■ Problem statement ■
Bring together all lines from the listing below that contain the string "users".

■ Data extracts ■
········
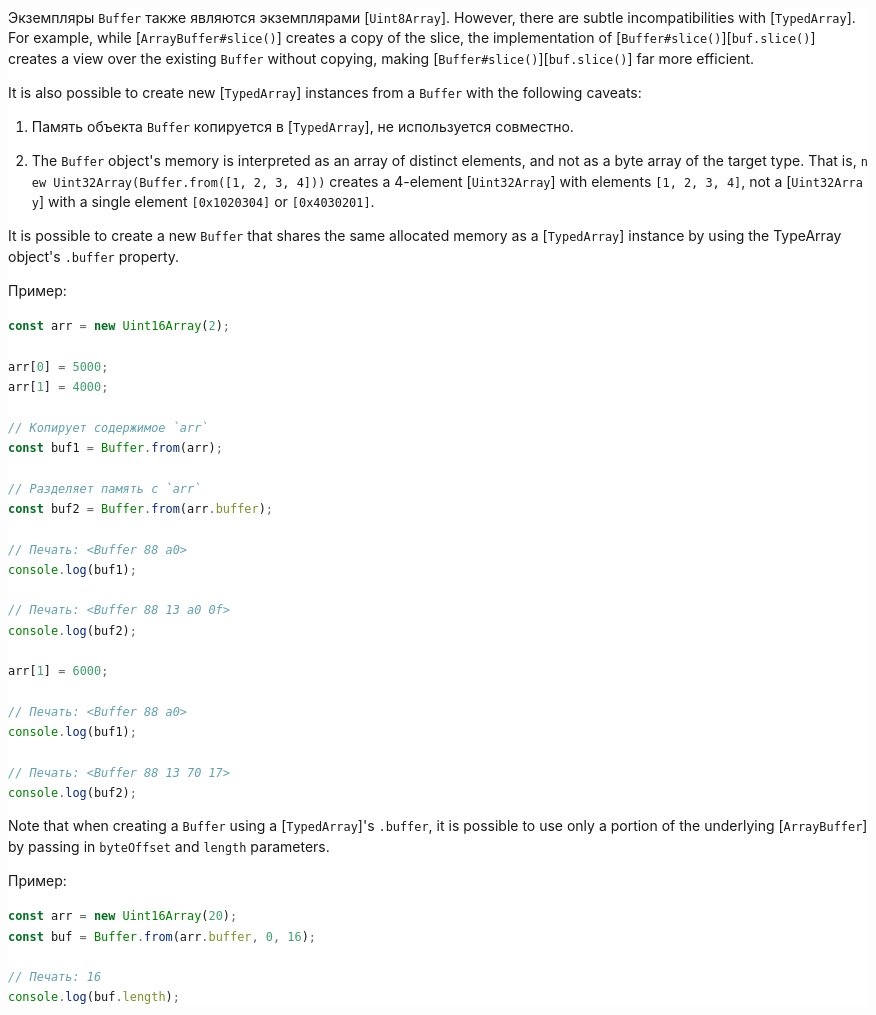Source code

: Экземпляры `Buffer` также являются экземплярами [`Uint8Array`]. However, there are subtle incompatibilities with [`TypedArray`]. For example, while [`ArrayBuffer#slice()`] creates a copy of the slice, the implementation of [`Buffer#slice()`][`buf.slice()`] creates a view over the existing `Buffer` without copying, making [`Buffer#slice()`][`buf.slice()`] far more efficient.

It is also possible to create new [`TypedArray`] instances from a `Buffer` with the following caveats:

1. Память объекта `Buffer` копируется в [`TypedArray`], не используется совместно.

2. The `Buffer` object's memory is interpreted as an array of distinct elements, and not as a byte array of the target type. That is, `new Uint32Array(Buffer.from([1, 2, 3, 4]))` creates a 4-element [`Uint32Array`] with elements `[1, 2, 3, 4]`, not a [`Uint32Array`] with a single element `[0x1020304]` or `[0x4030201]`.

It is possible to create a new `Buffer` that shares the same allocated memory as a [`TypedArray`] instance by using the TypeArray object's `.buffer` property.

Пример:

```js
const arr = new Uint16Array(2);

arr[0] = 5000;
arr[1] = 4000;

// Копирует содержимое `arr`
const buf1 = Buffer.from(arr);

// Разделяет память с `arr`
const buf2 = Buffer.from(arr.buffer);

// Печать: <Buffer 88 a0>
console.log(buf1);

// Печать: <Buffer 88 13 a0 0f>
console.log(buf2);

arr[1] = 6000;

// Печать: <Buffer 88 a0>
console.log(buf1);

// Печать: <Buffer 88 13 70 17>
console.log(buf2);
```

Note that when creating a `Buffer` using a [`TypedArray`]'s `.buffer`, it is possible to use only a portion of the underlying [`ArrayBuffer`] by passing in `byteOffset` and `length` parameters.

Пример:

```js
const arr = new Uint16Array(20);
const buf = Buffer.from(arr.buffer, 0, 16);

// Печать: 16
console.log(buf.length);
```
········
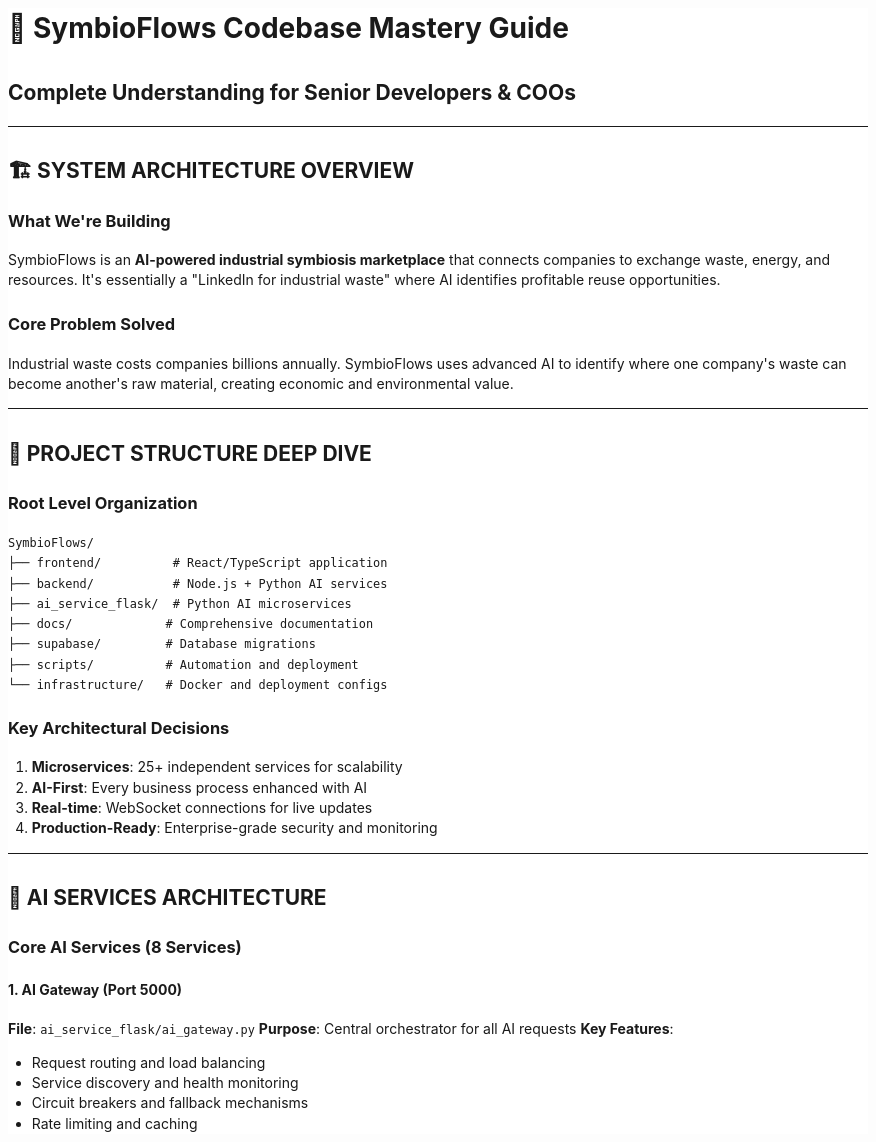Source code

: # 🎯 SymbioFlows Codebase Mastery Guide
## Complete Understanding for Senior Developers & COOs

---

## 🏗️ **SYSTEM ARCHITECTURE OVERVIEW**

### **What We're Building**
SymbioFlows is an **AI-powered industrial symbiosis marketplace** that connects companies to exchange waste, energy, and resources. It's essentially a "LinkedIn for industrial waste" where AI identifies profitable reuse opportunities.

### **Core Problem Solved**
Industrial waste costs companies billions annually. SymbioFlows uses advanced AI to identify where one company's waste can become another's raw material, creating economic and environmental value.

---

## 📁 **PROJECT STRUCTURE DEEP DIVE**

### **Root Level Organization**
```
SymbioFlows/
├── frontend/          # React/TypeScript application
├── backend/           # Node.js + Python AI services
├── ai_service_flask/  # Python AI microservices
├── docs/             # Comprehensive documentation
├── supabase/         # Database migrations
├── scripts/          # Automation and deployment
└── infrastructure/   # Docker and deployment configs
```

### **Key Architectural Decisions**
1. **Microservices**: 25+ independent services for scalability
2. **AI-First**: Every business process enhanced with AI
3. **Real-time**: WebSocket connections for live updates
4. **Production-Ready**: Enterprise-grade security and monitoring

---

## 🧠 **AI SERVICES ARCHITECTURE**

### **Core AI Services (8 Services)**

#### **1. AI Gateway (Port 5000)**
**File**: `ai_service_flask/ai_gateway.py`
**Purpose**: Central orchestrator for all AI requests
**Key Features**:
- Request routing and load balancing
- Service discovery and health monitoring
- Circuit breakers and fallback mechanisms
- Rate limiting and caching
········
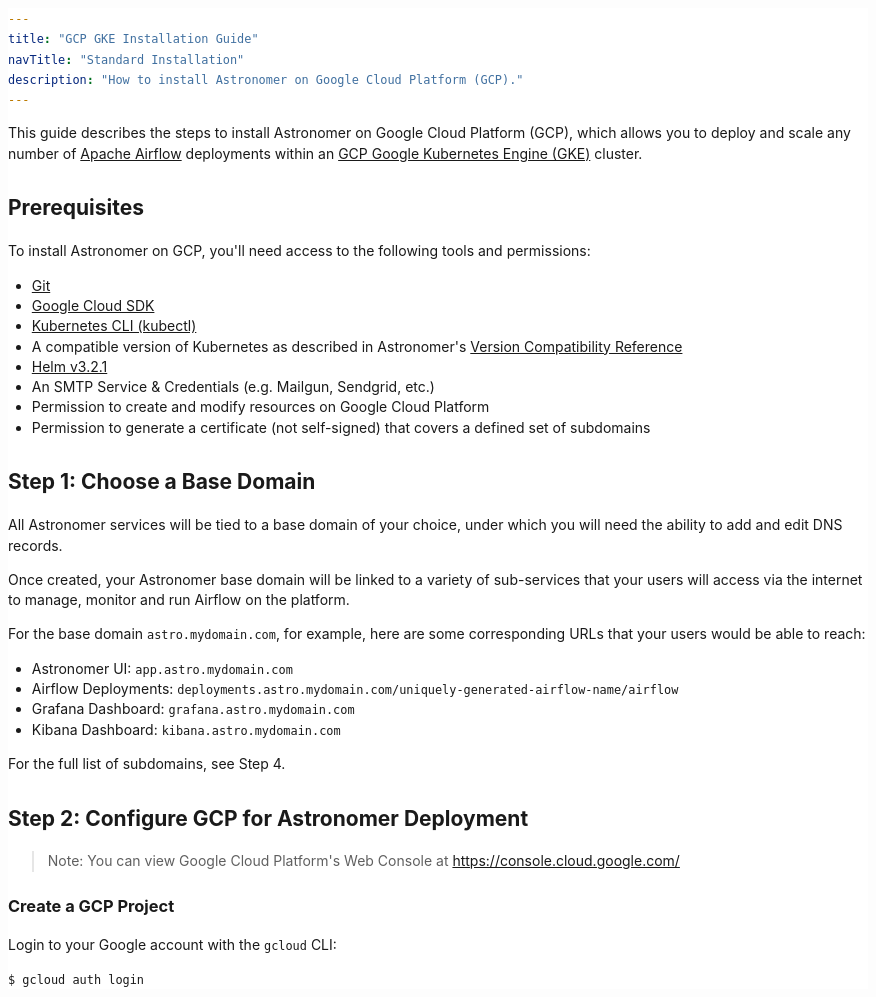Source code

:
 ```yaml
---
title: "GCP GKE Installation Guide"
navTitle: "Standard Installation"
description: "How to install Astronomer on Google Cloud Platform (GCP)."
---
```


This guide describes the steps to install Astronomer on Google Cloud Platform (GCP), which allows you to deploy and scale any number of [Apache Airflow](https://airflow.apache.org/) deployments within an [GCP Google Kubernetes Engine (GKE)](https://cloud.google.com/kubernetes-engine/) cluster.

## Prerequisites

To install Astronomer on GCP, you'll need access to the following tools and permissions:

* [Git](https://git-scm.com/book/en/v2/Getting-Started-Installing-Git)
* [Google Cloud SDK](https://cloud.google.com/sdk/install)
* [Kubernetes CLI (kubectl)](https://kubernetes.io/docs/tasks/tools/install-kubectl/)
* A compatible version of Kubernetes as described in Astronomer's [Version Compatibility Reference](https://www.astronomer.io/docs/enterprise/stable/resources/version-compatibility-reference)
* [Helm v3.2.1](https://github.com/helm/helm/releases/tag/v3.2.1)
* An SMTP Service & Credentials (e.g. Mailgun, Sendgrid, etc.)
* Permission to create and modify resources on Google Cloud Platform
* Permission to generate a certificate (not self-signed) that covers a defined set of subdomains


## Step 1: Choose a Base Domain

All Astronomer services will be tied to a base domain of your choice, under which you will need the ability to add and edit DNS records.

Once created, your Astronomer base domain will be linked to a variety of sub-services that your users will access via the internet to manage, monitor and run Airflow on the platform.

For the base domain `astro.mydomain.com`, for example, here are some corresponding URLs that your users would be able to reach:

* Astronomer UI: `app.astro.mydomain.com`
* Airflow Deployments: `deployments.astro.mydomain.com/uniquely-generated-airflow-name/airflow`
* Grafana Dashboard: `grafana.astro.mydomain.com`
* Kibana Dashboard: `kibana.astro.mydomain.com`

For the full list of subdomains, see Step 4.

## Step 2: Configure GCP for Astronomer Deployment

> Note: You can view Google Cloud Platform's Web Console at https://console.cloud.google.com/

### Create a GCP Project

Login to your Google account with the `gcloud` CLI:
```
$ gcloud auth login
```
········
■ Your solution ■
Once created, your Astronomer base domain will be linked to a variety of sub-services that your users will access via the internet to manage, monitor and run Airflow on the platform.
For the base domain `astro.mydomain.com`, for example, here are some corresponding URLs that your users would be able to reach:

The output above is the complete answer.